When I wake, I unpeel myself from the stump, brush away the dirt that has settled on my face, and loosen my neck. Then, I take the map from my coat pocket and open it across the forest floor. I know that if I push too hard and too far I might lose the little magic I have altogether but my hand hovers over the Republic. If I were a little more skilled, a little more powerful, then I could be there right now.
But I’m not.
I turn my hand into a fist and pull it away from the map. I need to find the River Dezhdy, in the Dead Wood, and follow it upstream into the High Stikhlo Mountains and beyond, to the Republic. I relace my boots, tuck the map inside Varvara’s memory bag and pull it tightly shut. I am ready to go northwards.
There’s only one problem, I realise, looking up through the trees into the clouded sky. I don’t know where northwards is. And I can’t navigate by the sun, when it’s behind a thick bank of cloud. It’s all very well for Golovnin to steer his course across the Golden Plain with the rays of the sun, I think, but what did he do when there was no sun to be seen? Did he just sit and wait for it to burst out from behind the clouds again? I lean my head back against the stump and its damp, slimy cushion of moss.
And then I leap up.
Moss! Golovnin navigated by the sun, but when Kovalsky traversed the forested valleys of Lodzk there was hardly any sun to be had. I plunge my hand inside Varvara’s bag and ignore the tug of memories inside—a scrap of music, the smell of strawberries—until I find Great Names in Tsarish Cartography. I flip through the pages until I reach Chapter Three: ‘Kovalsky Traverses the Lodzk Valleys’.

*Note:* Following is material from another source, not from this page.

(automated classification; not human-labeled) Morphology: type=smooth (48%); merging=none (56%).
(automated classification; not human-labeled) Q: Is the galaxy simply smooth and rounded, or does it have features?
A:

Kovalsky was well-versed in the habits of mosses and lichens and he knew that they tended to grow on the Northern side of rocks and trees. Taking a quick survey of the moss-covered trunks around him, he was soon able to find his way out of Dread Gorge and to rejoin the expedition as it made for its final destination.
Perfect. I snapped the book shut and went from tree to tree, narrating in my head: Taking a quick survey of the moss-covered trunks around her, Olga Oblomova was soon able to determine North, and to find her way through the Dead Forest to the River Dezhdy and on to the High Stikhlo Mountains and the Republic beyond…

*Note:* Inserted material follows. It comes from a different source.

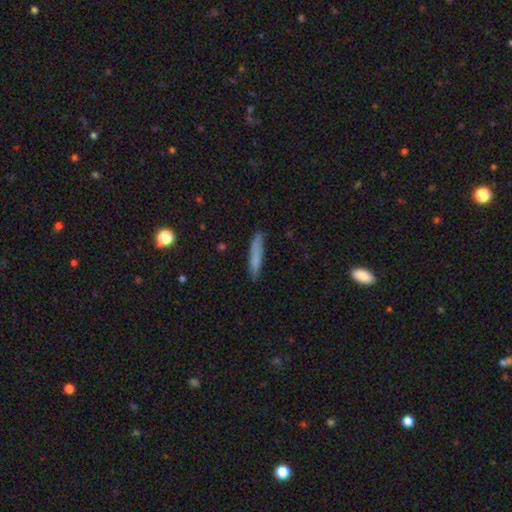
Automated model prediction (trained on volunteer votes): Smooth or featured: smooth — 76% (featured or disk — 16%)
How rounded: cigar-shaped — 91% (in between — 7%)
Merging: none — 83% (minor disturbance — 13%)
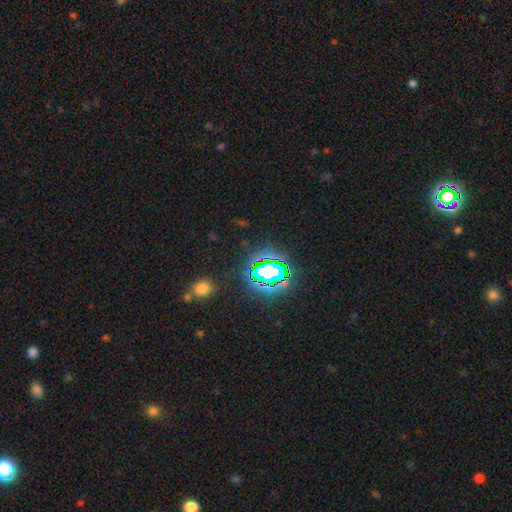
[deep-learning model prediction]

And, just as if I were a cartographer in Great Names in Tsarish Cartography, it works: I follow the moss through the forest until I hear, at a distance, the rushing sound of a river. The Dezhdy. For a while I just stand there, letting the silky swish of the water fill my ears, until another sound intrudes. It is a deep loud gurgle and it emanates from the pit of my stomach. I don’t need to check the angle of the sun in the sky, or the position of the moss on the tree stumps to know that I haven’t eaten since last night’s dinner.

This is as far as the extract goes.